Assignment:
Restate the listing below word for word; no picture is to be carried over.

= = =

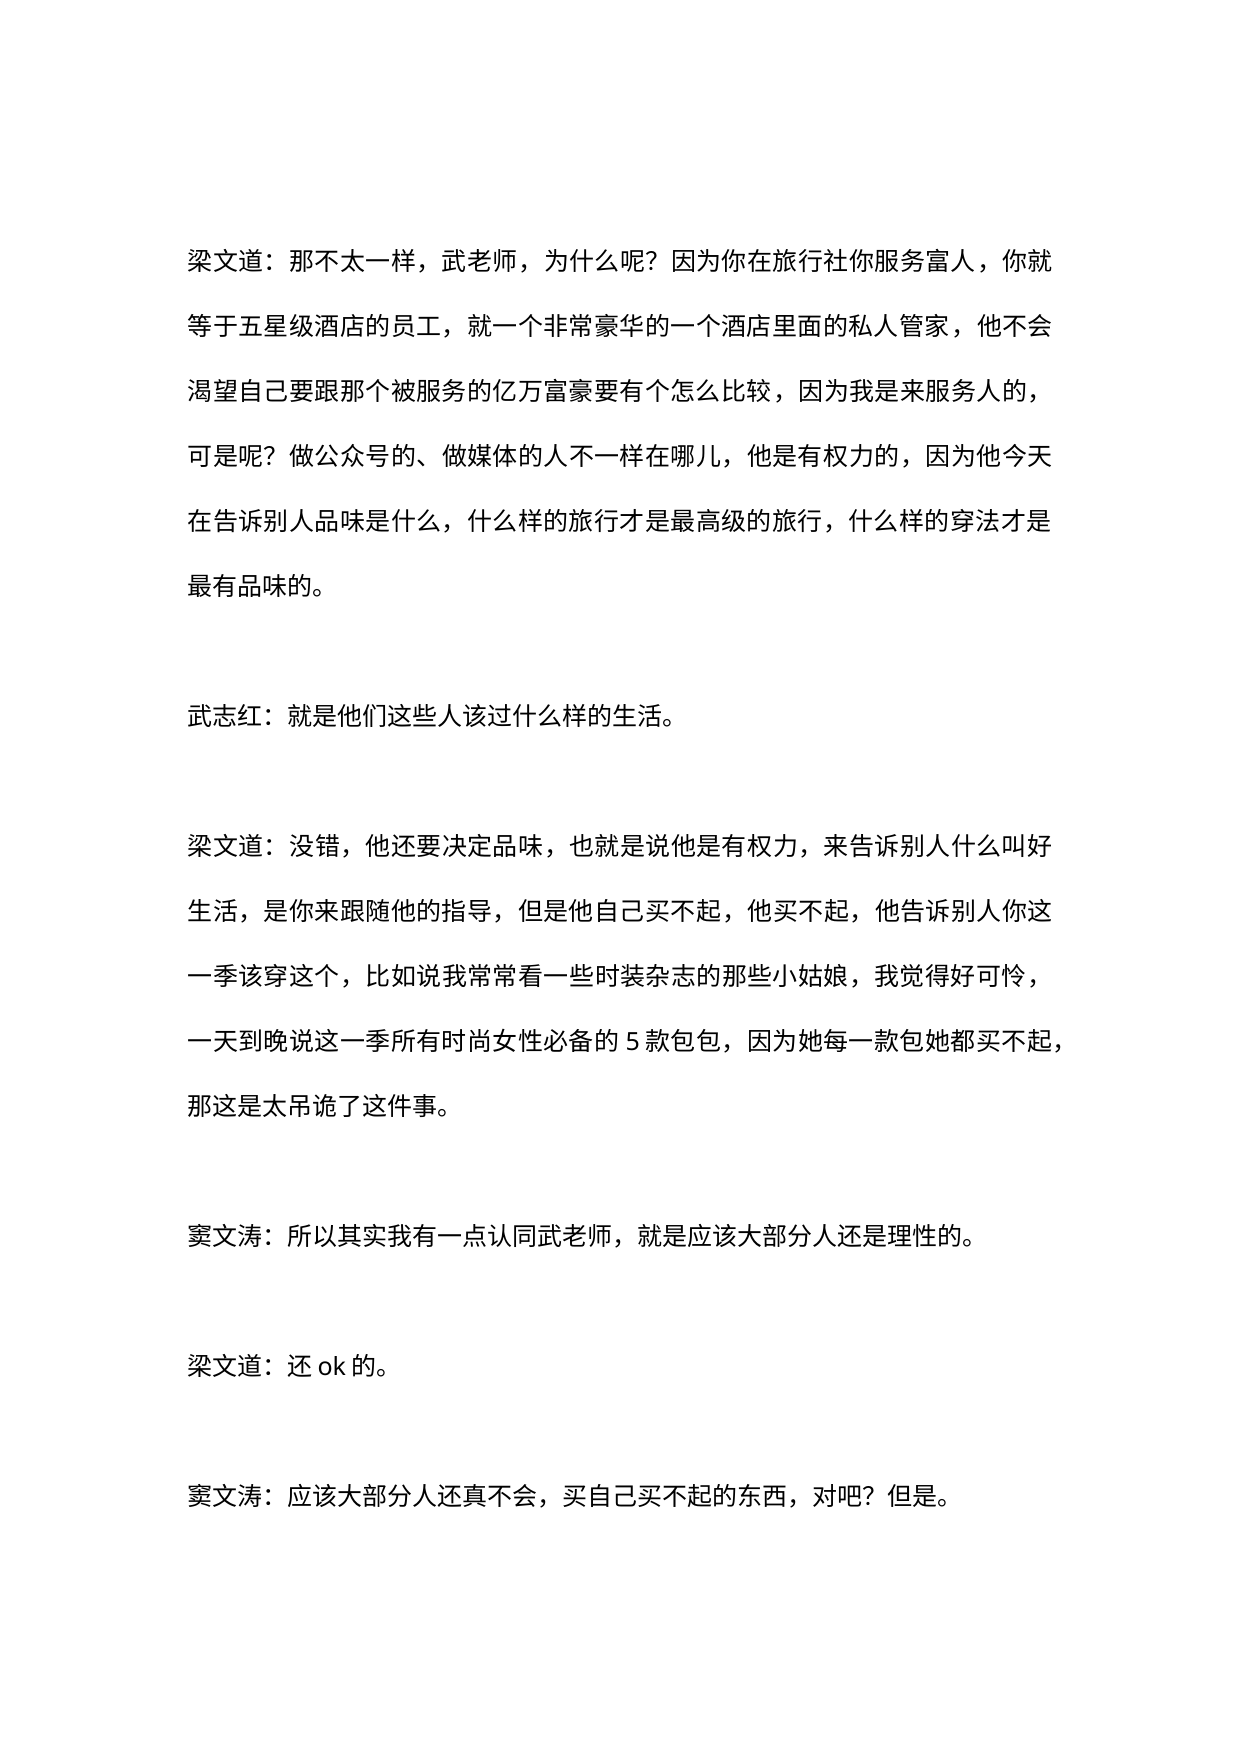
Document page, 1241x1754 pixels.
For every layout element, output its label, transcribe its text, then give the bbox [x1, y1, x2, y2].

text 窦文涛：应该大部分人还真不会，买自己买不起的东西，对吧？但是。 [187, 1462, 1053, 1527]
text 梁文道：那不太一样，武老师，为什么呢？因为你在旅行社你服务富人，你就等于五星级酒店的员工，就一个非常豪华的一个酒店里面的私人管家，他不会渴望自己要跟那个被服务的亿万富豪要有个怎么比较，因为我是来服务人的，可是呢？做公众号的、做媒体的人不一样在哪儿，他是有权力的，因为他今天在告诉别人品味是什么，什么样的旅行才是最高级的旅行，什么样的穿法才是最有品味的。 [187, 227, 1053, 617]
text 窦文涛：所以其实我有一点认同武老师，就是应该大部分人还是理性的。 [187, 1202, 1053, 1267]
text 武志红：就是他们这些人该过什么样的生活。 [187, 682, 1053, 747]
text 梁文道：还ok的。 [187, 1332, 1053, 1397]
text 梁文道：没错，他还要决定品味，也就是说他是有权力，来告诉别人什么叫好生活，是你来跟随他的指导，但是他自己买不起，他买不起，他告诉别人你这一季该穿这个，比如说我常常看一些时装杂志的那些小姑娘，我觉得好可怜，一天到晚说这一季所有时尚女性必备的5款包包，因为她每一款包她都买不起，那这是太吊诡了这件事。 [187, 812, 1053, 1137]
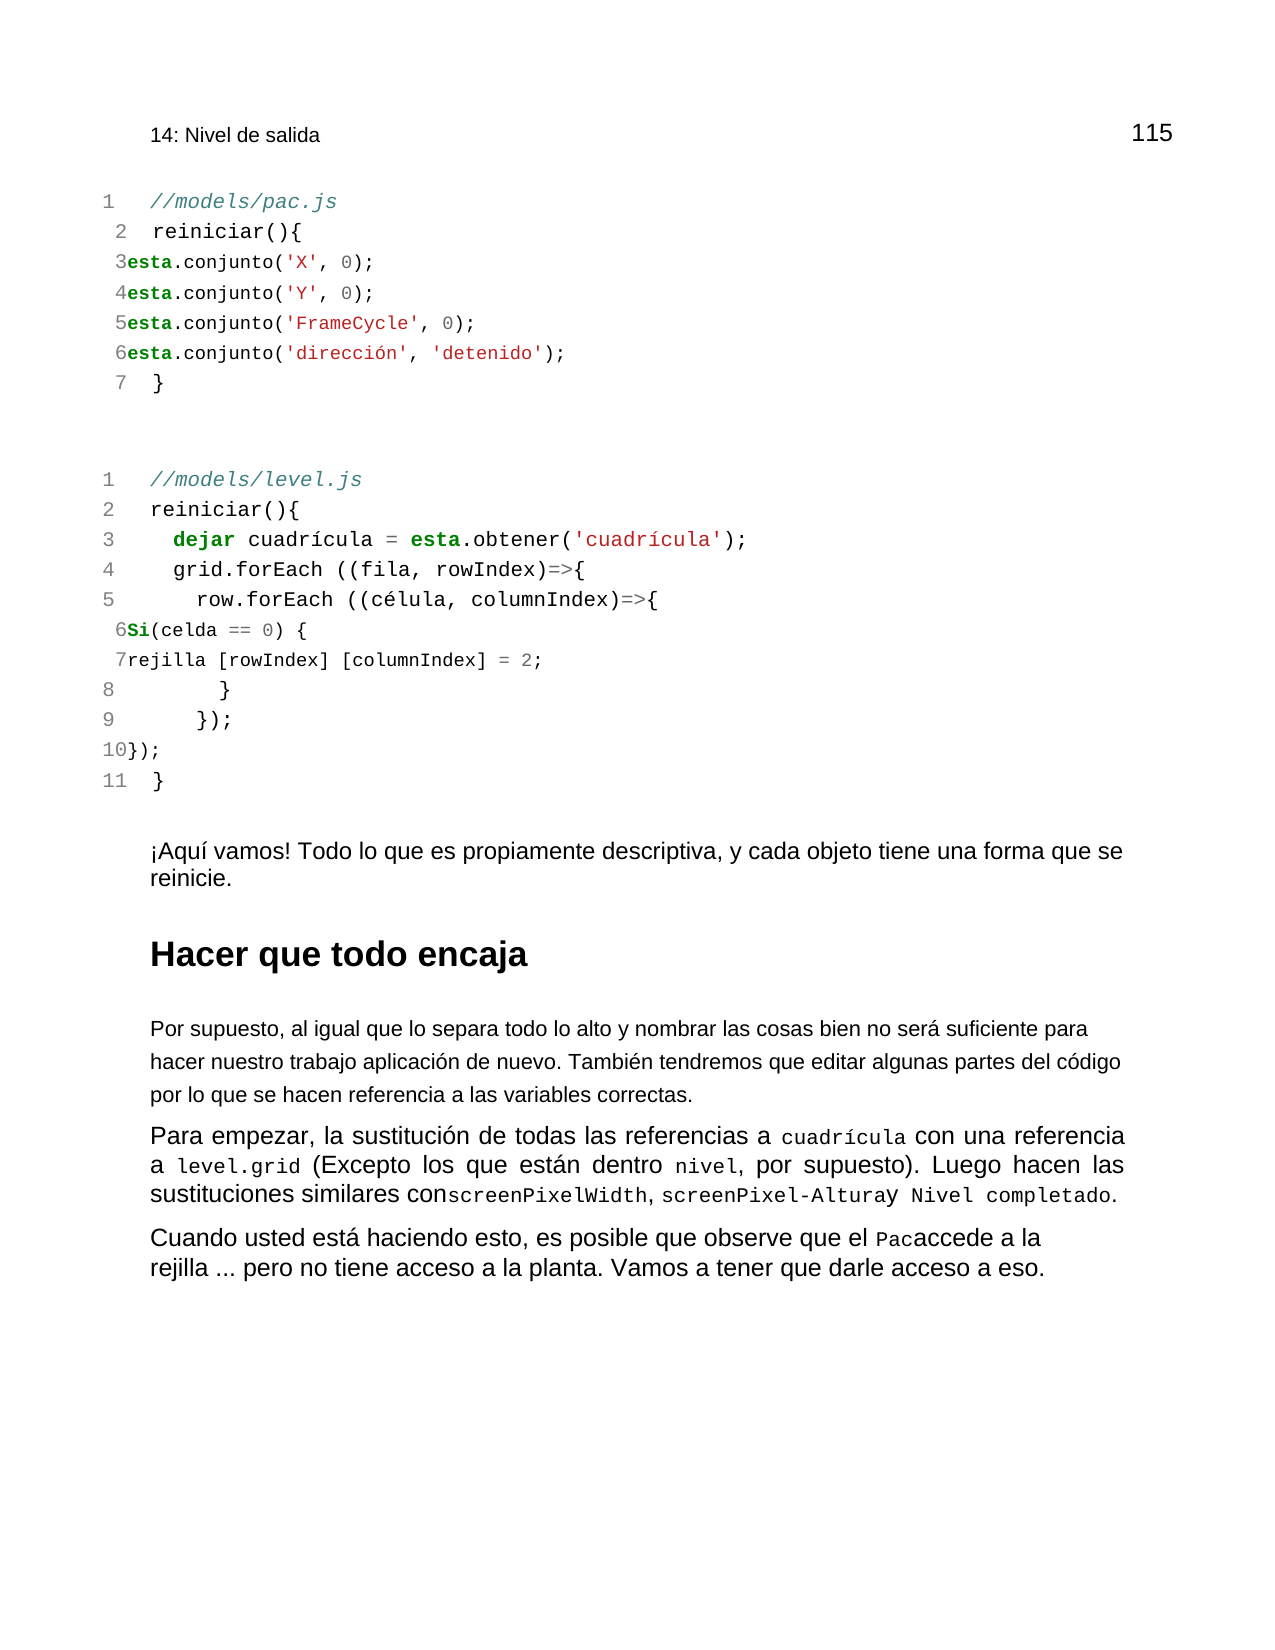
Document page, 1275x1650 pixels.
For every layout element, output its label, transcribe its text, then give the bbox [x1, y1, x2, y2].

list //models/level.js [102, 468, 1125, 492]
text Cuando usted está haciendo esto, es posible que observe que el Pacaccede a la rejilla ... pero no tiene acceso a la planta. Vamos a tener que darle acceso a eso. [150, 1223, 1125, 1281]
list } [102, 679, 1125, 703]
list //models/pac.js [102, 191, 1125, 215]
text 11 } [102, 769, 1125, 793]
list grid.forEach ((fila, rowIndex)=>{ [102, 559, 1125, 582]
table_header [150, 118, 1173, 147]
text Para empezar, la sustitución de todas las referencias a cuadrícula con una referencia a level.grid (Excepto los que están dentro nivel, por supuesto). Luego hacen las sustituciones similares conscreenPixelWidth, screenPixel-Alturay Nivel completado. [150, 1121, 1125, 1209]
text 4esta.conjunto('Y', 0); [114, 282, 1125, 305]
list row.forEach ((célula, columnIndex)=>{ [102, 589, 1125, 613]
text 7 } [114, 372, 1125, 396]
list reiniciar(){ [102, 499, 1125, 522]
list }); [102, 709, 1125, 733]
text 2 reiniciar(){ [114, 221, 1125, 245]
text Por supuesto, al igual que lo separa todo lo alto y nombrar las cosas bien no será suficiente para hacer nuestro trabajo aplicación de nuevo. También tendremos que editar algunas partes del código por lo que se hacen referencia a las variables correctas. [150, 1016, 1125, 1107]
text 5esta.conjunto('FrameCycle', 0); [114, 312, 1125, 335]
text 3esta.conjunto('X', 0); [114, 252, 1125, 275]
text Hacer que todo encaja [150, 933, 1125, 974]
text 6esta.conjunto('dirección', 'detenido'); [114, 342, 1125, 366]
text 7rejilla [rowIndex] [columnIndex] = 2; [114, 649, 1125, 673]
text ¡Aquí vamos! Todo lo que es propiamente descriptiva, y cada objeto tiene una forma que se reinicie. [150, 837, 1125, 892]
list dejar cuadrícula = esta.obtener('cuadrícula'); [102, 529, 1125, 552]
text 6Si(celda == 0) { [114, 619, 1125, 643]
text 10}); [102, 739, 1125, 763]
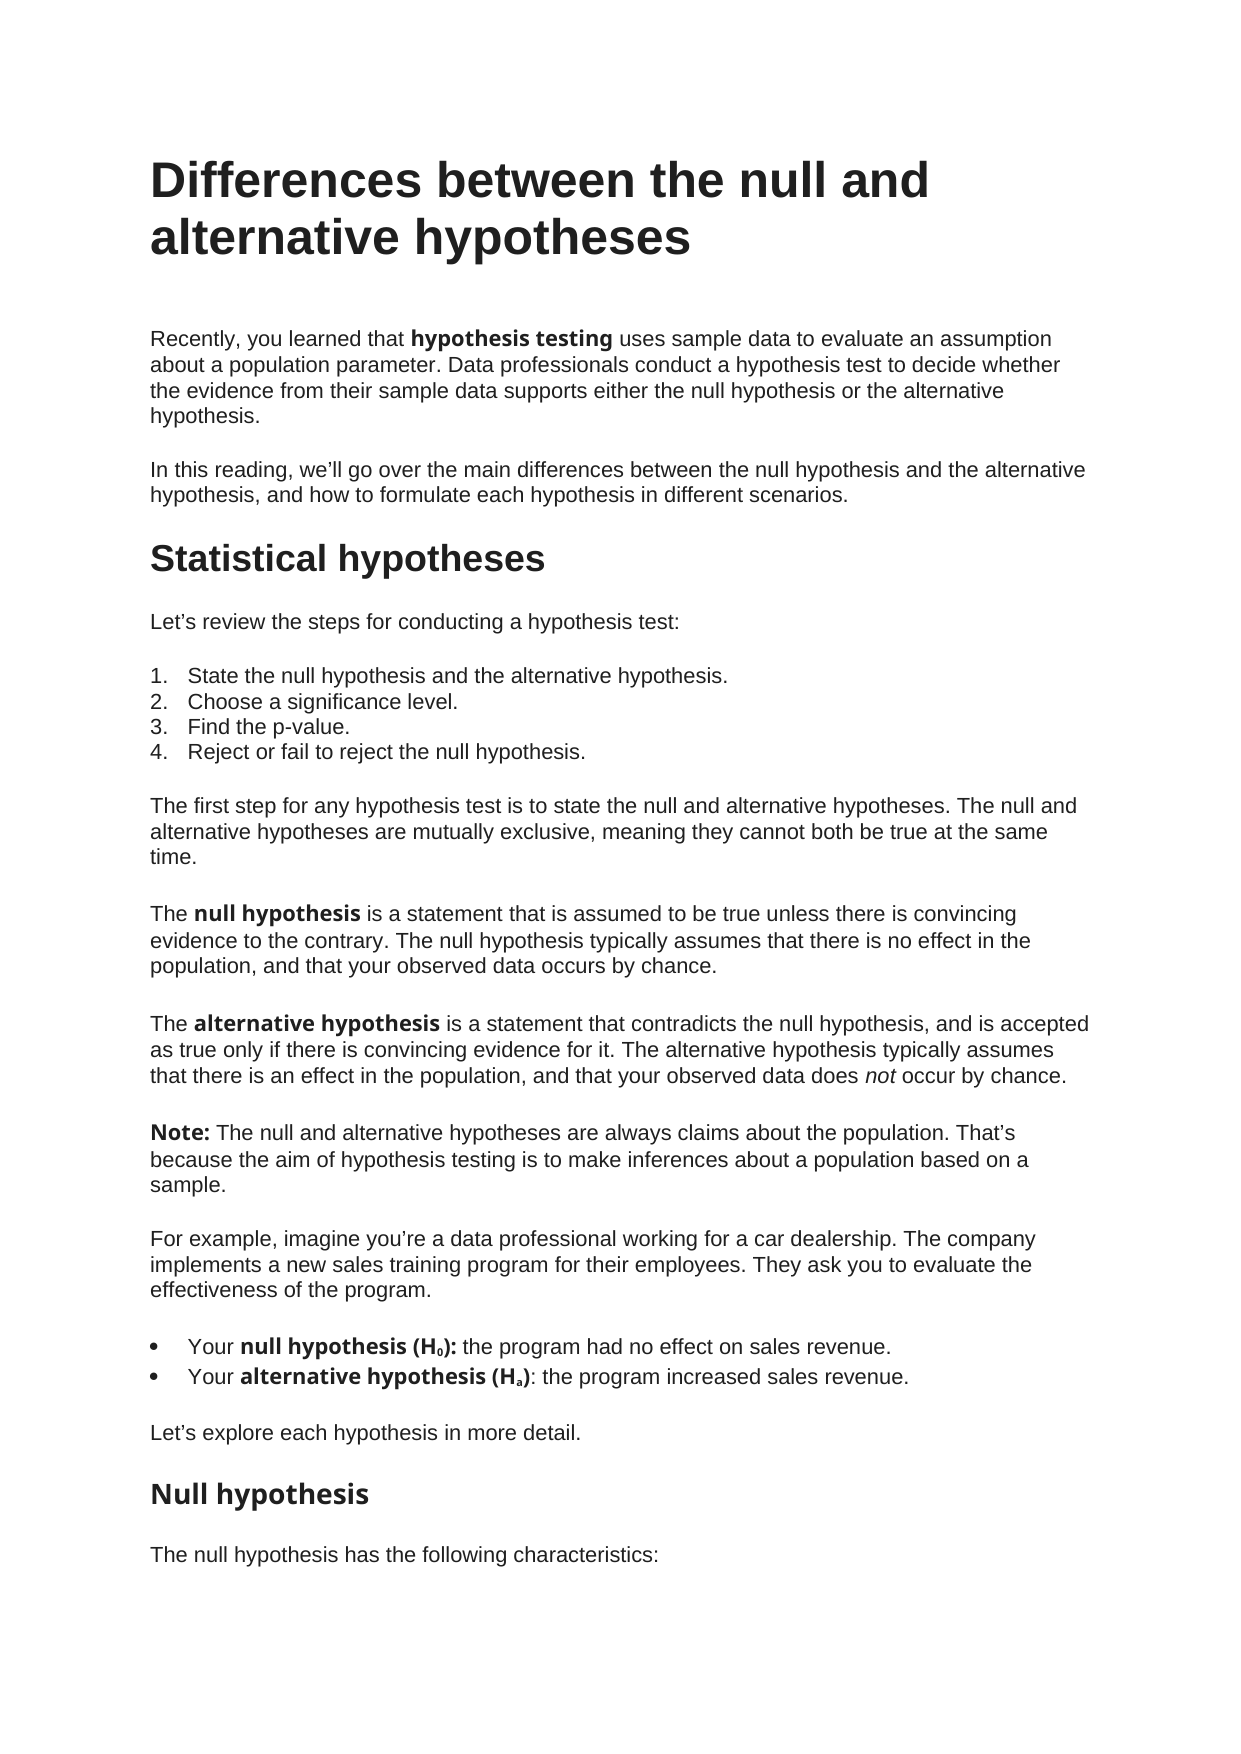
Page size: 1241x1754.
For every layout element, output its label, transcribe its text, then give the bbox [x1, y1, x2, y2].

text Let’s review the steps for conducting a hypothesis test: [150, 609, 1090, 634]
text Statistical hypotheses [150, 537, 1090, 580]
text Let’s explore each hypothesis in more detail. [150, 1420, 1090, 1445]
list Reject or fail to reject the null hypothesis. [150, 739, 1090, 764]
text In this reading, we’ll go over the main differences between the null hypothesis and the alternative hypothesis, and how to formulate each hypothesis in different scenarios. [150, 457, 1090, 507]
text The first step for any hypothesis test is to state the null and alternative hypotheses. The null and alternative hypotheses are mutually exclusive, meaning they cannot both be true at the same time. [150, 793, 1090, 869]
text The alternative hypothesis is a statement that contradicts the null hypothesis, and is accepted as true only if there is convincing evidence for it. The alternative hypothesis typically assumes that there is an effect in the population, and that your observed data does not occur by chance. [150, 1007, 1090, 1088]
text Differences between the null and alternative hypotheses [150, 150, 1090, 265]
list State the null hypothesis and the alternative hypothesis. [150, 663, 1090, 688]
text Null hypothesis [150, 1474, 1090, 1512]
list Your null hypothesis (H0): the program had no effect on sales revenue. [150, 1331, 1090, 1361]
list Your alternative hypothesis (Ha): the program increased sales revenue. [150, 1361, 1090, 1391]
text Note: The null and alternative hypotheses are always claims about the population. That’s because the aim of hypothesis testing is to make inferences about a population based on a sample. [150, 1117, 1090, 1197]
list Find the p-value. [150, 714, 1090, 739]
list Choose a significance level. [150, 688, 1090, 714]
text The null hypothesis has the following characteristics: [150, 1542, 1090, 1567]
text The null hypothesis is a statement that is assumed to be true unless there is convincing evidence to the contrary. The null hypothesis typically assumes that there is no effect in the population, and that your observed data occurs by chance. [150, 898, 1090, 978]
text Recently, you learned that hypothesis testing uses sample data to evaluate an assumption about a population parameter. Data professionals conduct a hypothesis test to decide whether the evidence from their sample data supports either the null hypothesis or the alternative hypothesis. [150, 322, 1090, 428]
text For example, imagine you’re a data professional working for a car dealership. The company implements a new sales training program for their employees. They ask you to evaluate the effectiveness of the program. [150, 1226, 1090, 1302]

= = =

Your response:
Document page, 1241x1754 pixels.
For every layout element, output its label, transcribe its text, then give the bbox [x1, y1, x2, y2].

text 窦文涛：应该大部分人还真不会，买自己买不起的东西，对吧？但是。 [187, 1462, 1053, 1527]
text 梁文道：那不太一样，武老师，为什么呢？因为你在旅行社你服务富人，你就等于五星级酒店的员工，就一个非常豪华的一个酒店里面的私人管家，他不会渴望自己要跟那个被服务的亿万富豪要有个怎么比较，因为我是来服务人的，可是呢？做公众号的、做媒体的人不一样在哪儿，他是有权力的，因为他今天在告诉别人品味是什么，什么样的旅行才是最高级的旅行，什么样的穿法才是最有品味的。 [187, 227, 1053, 617]
text 窦文涛：所以其实我有一点认同武老师，就是应该大部分人还是理性的。 [187, 1202, 1053, 1267]
text 武志红：就是他们这些人该过什么样的生活。 [187, 682, 1053, 747]
text 梁文道：还ok的。 [187, 1332, 1053, 1397]
text 梁文道：没错，他还要决定品味，也就是说他是有权力，来告诉别人什么叫好生活，是你来跟随他的指导，但是他自己买不起，他买不起，他告诉别人你这一季该穿这个，比如说我常常看一些时装杂志的那些小姑娘，我觉得好可怜，一天到晚说这一季所有时尚女性必备的5款包包，因为她每一款包她都买不起，那这是太吊诡了这件事。 [187, 812, 1053, 1137]
Document page, 1275x1650 pixels.
For every layout element, output its label, transcribe its text, then give the bbox [x1, y1, x2, y2].

list //models/level.js [102, 468, 1125, 492]
text Cuando usted está haciendo esto, es posible que observe que el Pacaccede a la rejilla ... pero no tiene acceso a la planta. Vamos a tener que darle acceso a eso. [150, 1223, 1125, 1281]
list } [102, 679, 1125, 703]
list //models/pac.js [102, 191, 1125, 215]
text 11 } [102, 769, 1125, 793]
list grid.forEach ((fila, rowIndex)=>{ [102, 559, 1125, 582]
table_header [150, 118, 1173, 147]
text Para empezar, la sustitución de todas las referencias a cuadrícula con una referencia a level.grid (Excepto los que están dentro nivel, por supuesto). Luego hacen las sustituciones similares conscreenPixelWidth, screenPixel-Alturay Nivel completado. [150, 1121, 1125, 1209]
text 4esta.conjunto('Y', 0); [114, 282, 1125, 305]
list row.forEach ((célula, columnIndex)=>{ [102, 589, 1125, 613]
text 7 } [114, 372, 1125, 396]
list reiniciar(){ [102, 499, 1125, 522]
list }); [102, 709, 1125, 733]
text 2 reiniciar(){ [114, 221, 1125, 245]
text Por supuesto, al igual que lo separa todo lo alto y nombrar las cosas bien no será suficiente para hacer nuestro trabajo aplicación de nuevo. También tendremos que editar algunas partes del código por lo que se hacen referencia a las variables correctas. [150, 1016, 1125, 1107]
text 5esta.conjunto('FrameCycle', 0); [114, 312, 1125, 335]
text 3esta.conjunto('X', 0); [114, 252, 1125, 275]
text Hacer que todo encaja [150, 933, 1125, 974]
text 6esta.conjunto('dirección', 'detenido'); [114, 342, 1125, 366]
text 7rejilla [rowIndex] [columnIndex] = 2; [114, 649, 1125, 673]
text ¡Aquí vamos! Todo lo que es propiamente descriptiva, y cada objeto tiene una forma que se reinicie. [150, 837, 1125, 892]
list dejar cuadrícula = esta.obtener('cuadrícula'); [102, 529, 1125, 552]
text 6Si(celda == 0) { [114, 619, 1125, 643]
text 10}); [102, 739, 1125, 763]
Page size: 1241x1754.
For every layout element, output its label, transcribe its text, then give the bbox [x1, y1, x2, y2].

text Let’s review the steps for conducting a hypothesis test: [150, 609, 1090, 634]
text Statistical hypotheses [150, 537, 1090, 580]
text Let’s explore each hypothesis in more detail. [150, 1420, 1090, 1445]
list Reject or fail to reject the null hypothesis. [150, 739, 1090, 764]
text In this reading, we’ll go over the main differences between the null hypothesis and the alternative hypothesis, and how to formulate each hypothesis in different scenarios. [150, 457, 1090, 507]
text The first step for any hypothesis test is to state the null and alternative hypotheses. The null and alternative hypotheses are mutually exclusive, meaning they cannot both be true at the same time. [150, 793, 1090, 869]
text The alternative hypothesis is a statement that contradicts the null hypothesis, and is accepted as true only if there is convincing evidence for it. The alternative hypothesis typically assumes that there is an effect in the population, and that your observed data does not occur by chance. [150, 1007, 1090, 1088]
text Differences between the null and alternative hypotheses [150, 150, 1090, 265]
list State the null hypothesis and the alternative hypothesis. [150, 663, 1090, 688]
text Null hypothesis [150, 1474, 1090, 1512]
list Your null hypothesis (H0): the program had no effect on sales revenue. [150, 1331, 1090, 1361]
list Your alternative hypothesis (Ha): the program increased sales revenue. [150, 1361, 1090, 1391]
text Note: The null and alternative hypotheses are always claims about the population. That’s because the aim of hypothesis testing is to make inferences about a population based on a sample. [150, 1117, 1090, 1197]
list Find the p-value. [150, 714, 1090, 739]
list Choose a significance level. [150, 688, 1090, 714]
text The null hypothesis has the following characteristics: [150, 1542, 1090, 1567]
text The null hypothesis is a statement that is assumed to be true unless there is convincing evidence to the contrary. The null hypothesis typically assumes that there is no effect in the population, and that your observed data occurs by chance. [150, 898, 1090, 978]
text Recently, you learned that hypothesis testing uses sample data to evaluate an assumption about a population parameter. Data professionals conduct a hypothesis test to decide whether the evidence from their sample data supports either the null hypothesis or the alternative hypothesis. [150, 322, 1090, 428]
text For example, imagine you’re a data professional working for a car dealership. The company implements a new sales training program for their employees. They ask you to evaluate the effectiveness of the program. [150, 1226, 1090, 1302]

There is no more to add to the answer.